[Opening PASSAGE SHOWN section]

Obviously $O_i O^\dagger_i = O^\dagger_i O_i = 1$ holds,
and any two rotation matrices do not commute with each other. 
Note that the matrix $O^\dagger_i$ or $O^{-1}_i$
plays an equivalent role as $O_i$ in constructing $V$, because of 
\begin{equation}
O^\dagger_i (\theta_i, \alpha^{~}_i, \beta_i, \gamma^{~}_i) \; = \; 
O^{-1}_i (\theta_i, \alpha^{~}_i, \beta_i, \gamma^{~}_i)
\; = \; O_i (-\theta_i, -\alpha^{~}_i, -\beta_i, -\gamma^{~}_i) \; .
%	    (4)
\end{equation}
Note also that 
\begin{equation}
O_i (\theta_i, \alpha^{~}_i, \beta_i, \gamma^{~}_i) \otimes 
O_i (\theta'_i, \alpha'_i, \beta'_i, \gamma'_i)
\; = \; O_i (\theta''_i, \alpha''_i, \beta''_i, \gamma''_i) 
%	    (5)
\end{equation}
holds, where $\theta''_i$, $\alpha''_i$, $\beta''_i$ and $\gamma''_i$
are simple functions of 
$(\theta_i, \alpha^{~}_i, \beta_i, \gamma^{~}_i)$ and
$(\theta'_i, \alpha'_i, \beta'_i, \gamma'_i)$.

[Closing PASSAGE SHOWN section]
[Opening INFORMATION section]

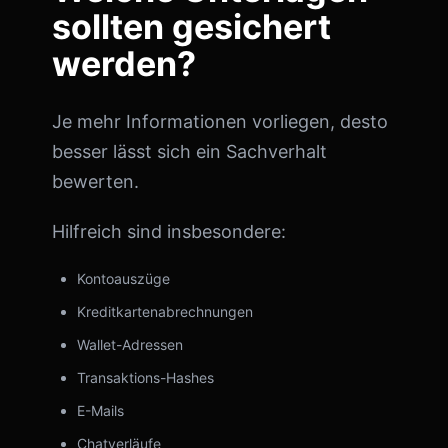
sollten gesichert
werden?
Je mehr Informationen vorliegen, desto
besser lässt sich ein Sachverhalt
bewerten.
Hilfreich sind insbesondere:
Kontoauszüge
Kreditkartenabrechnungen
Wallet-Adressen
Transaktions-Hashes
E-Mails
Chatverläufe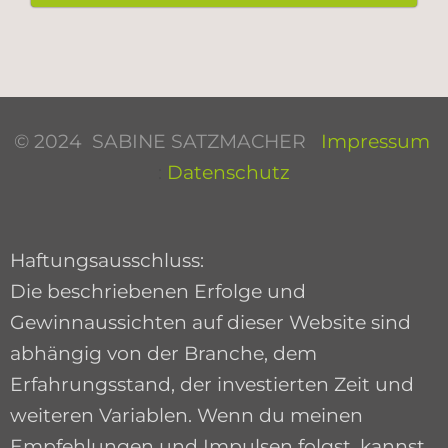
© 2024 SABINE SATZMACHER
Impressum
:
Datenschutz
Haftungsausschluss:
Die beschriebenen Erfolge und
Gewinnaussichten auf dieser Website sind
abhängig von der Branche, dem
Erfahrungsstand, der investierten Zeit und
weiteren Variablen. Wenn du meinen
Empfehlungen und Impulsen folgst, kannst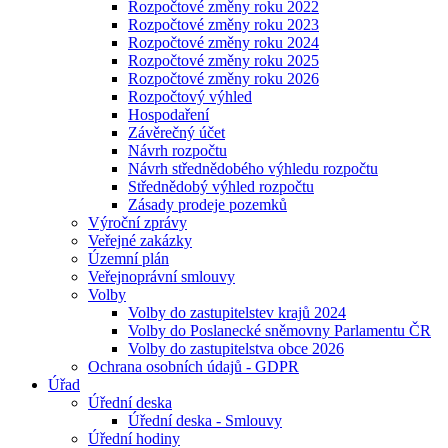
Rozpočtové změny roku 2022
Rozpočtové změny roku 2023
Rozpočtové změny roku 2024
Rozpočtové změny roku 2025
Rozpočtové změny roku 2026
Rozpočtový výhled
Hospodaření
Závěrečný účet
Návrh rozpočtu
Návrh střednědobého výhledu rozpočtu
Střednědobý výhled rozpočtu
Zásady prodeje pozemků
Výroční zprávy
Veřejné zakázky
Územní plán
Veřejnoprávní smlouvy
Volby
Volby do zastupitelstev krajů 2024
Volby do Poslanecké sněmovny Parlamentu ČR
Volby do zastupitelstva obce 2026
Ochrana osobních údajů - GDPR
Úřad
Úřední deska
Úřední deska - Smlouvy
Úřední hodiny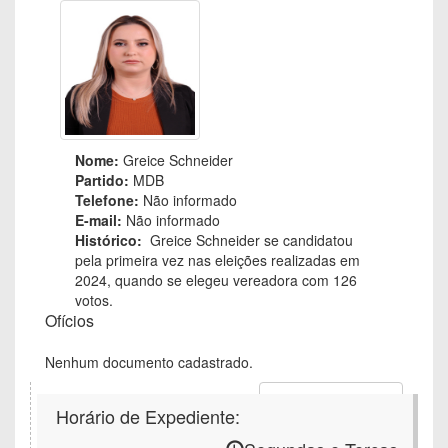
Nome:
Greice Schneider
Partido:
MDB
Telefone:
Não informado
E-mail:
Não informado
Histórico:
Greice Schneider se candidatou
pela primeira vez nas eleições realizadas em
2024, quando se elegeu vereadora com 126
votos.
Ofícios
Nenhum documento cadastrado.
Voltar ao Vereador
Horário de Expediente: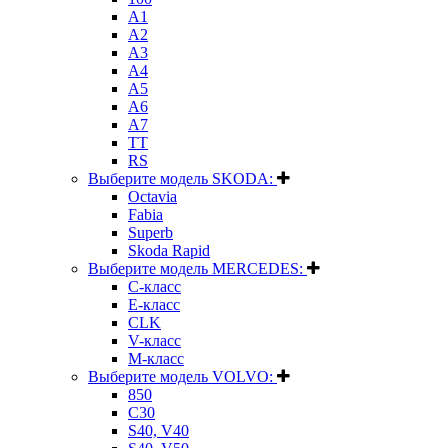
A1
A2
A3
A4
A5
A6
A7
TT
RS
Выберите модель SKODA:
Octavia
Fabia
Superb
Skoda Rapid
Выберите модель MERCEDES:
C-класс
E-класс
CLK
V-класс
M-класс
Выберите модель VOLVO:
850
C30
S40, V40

[Closing INFORMATION section]

• **WHAT IS NEEDED**:
Rewrite the stretch of the rotation-matrix passage from "Obviously $O_i O^\dagger_i" through "O_i (\theta'_i, \alpha'_i, \beta'_i, \gamma'_i)", putting "identical" wherever "equivalent" appears.

• **RESPONSE TO THE EXERCISE**:
Obviously $O_i O^\dagger_i = O^\dagger_i O_i = 1$ holds,
and any two rotation matrices do not commute with each other. 
Note that the matrix $O^\dagger_i$ or $O^{-1}_i$
plays an identical role as $O_i$ in constructing $V$, because of 
\begin{equation}
O^\dagger_i (\theta_i, \alpha^{~}_i, \beta_i, \gamma^{~}_i) \; = \; 
O^{-1}_i (\theta_i, \alpha^{~}_i, \beta_i, \gamma^{~}_i)
\; = \; O_i (-\theta_i, -\alpha^{~}_i, -\beta_i, -\gamma^{~}_i) \; .
%	    (4)
\end{equation}
Note also that 
\begin{equation}
O_i (\theta_i, \alpha^{~}_i, \beta_i, \gamma^{~}_i) \otimes 
O_i (\theta'_i, \alpha'_i, \beta'_i, \gamma'_i)